_TASK TO CARRY OUT_. Only lines with the string "fabric" are wanted. Pull them out of the data.

Stored data entries
[Start of Attachment]

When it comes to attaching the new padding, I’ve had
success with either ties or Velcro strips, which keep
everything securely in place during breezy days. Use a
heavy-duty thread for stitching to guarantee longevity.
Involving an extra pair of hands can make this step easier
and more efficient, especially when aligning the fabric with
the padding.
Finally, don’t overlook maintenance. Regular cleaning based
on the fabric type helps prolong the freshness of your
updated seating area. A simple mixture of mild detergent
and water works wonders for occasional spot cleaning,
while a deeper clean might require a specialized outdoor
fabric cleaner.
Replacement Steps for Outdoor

[End of Attachment]

_SOLUTION TO THE EXERCISE_.
and more efficient, especially when aligning the fabric with
on the fabric type helps prolong the freshness of your
fabric cleaner.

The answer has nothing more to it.